Batch and compress on the producer. Raise linger.ms (wait a few milliseconds to fill a batch) and batch.size, and set compression.type=lz4 (or zstd). Bigger compressed batches mean far fewer, fatter requests — usually the single largest throughput gain, at the cost of a little latency.
Right-size max.poll.records. Fetch enough per poll to amortize overhead, but not so much that processing a batch blows the max.poll.interval.ms deadline and triggers the eviction spiral above. This is a balance you tune to your processing time.
Set acks deliberately. acks=all (with a sane min.insync.replicas) is the durable choice and what I default to; acks=1 trades durability for latency. Know which one you picked and why — it's a data-loss decision.
Partition for parallelism and even keys. Throughput scales with partitions, but skewed keys create hot partitions where one consumer drowns while others idle. Choose a partition key that distributes evenly, and remember ordering is only guaranteed within a partition.

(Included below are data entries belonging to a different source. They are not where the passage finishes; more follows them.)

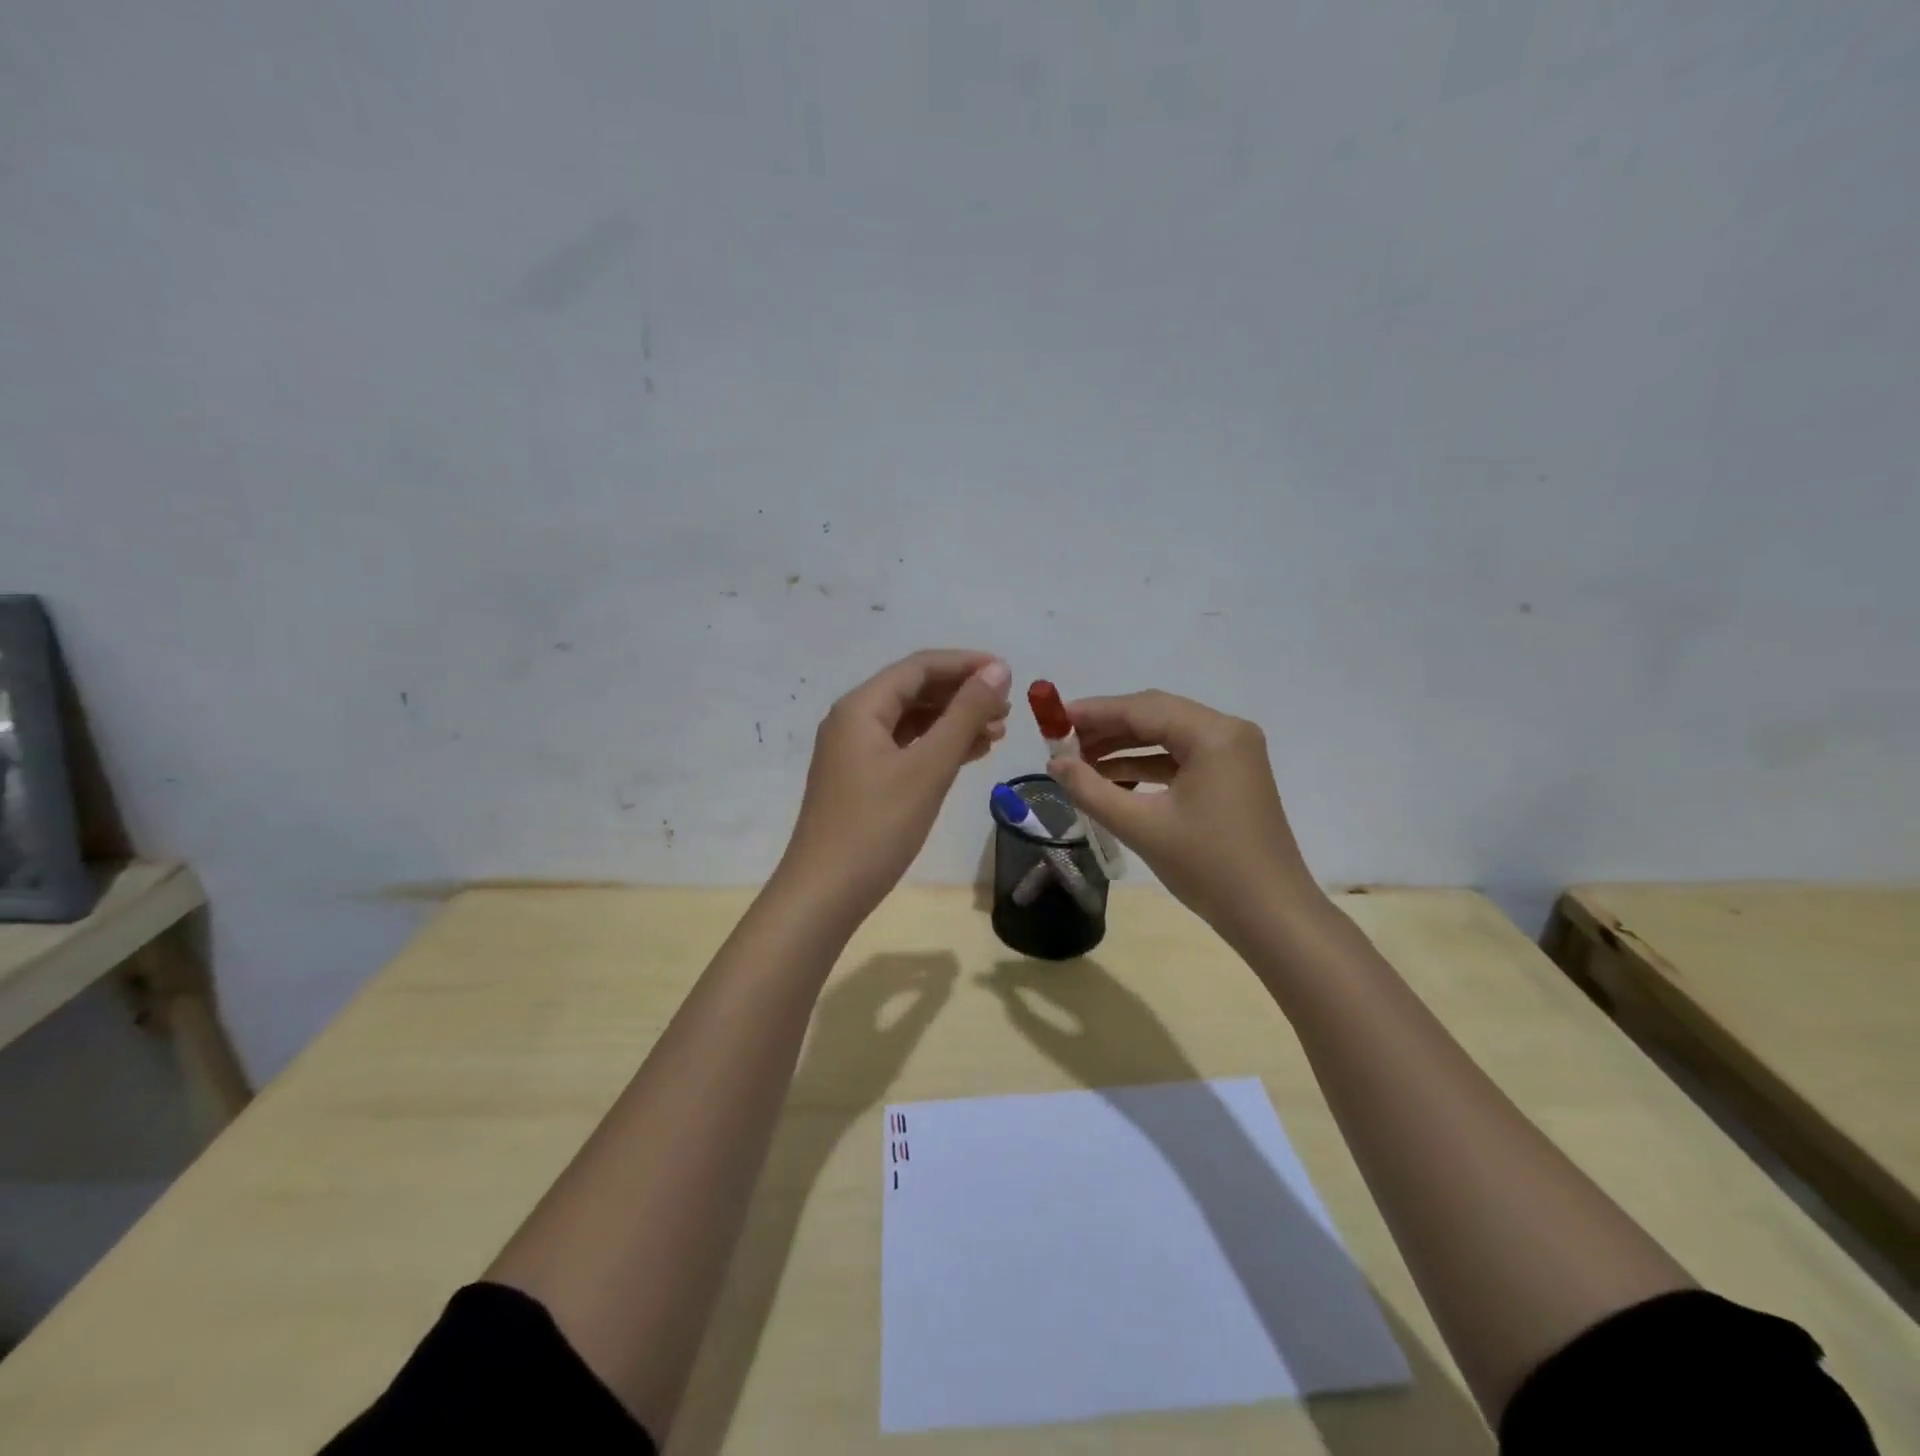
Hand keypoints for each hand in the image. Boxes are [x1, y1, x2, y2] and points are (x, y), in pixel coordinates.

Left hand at [777, 649, 1011, 921]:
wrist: (825, 893)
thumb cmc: (878, 826)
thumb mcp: (928, 767)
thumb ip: (964, 715)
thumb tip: (997, 670)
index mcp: (861, 707)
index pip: (919, 667)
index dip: (965, 664)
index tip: (1008, 673)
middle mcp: (853, 720)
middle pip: (914, 691)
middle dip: (962, 695)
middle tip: (1007, 709)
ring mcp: (854, 751)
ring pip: (912, 721)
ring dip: (953, 722)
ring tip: (997, 732)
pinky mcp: (861, 779)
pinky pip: (905, 748)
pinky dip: (937, 747)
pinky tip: (969, 754)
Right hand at [1045, 690, 1326, 944]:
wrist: (1271, 915)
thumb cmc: (1208, 867)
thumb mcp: (1141, 826)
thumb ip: (1090, 789)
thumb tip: (1054, 763)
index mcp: (1213, 735)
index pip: (1142, 709)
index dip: (1093, 712)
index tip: (1053, 720)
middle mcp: (1227, 732)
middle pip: (1155, 716)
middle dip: (1106, 728)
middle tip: (1061, 742)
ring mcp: (1233, 754)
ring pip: (1166, 736)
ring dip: (1123, 747)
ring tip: (1079, 762)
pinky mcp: (1231, 776)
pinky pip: (1180, 758)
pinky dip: (1146, 765)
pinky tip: (1112, 780)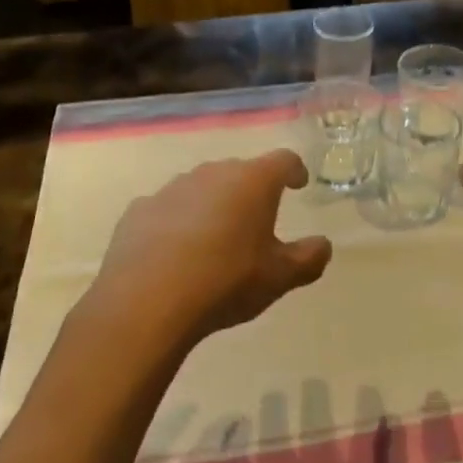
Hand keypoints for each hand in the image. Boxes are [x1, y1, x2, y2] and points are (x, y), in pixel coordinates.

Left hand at [83, 150, 332, 352]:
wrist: (147, 302)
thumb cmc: (226, 281)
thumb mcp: (280, 277)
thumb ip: (308, 258)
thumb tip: (324, 245)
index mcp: (253, 181)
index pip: (283, 160)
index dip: (294, 170)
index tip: (298, 183)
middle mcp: (213, 173)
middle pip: (240, 172)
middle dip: (251, 191)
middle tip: (257, 219)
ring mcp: (172, 188)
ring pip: (201, 188)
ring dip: (213, 205)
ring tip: (215, 238)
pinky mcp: (139, 210)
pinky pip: (167, 209)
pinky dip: (177, 222)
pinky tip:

Commit offsets deliberately, not on autopilot. The default enable.auto.commit=true commits on a timer, which means it can commit offsets for messages you haven't finished processing — process-crash there and you've lost them (silent at-most-once you didn't ask for). For anything that matters, turn auto-commit off and commit explicitly after the work is durably done. It's a few lines of code and it's the difference between at-least-once you can reason about and a data-loss window you didn't know you had.

What to carry away

Operating Kafka well comes down to internalizing a handful of truths the tutorials gloss over. Parallelism is bounded by partitions, so over-provision them up front; rebalancing is necessary but historically stop-the-world, so use the cooperative sticky assignor and static membership to tame it. Watch consumer lag — its trend above all — as your primary health signal. Build dead-letter queues that separate transient from permanent failures and carry error context, so one poison pill can't halt a partition and nothing gets silently dropped.

And be clear-eyed about delivery: you almost certainly have at-least-once, so make your processing idempotent and commit offsets only after the work is done. Exactly-once is real but lives inside Kafka's boundary; the instant you write to an external system, idempotency is back to being your job. Get those right and Kafka becomes the dependable backbone everyone assumes it already is — but it earns that reliability from how you operate it, not from the demo that worked on the first try.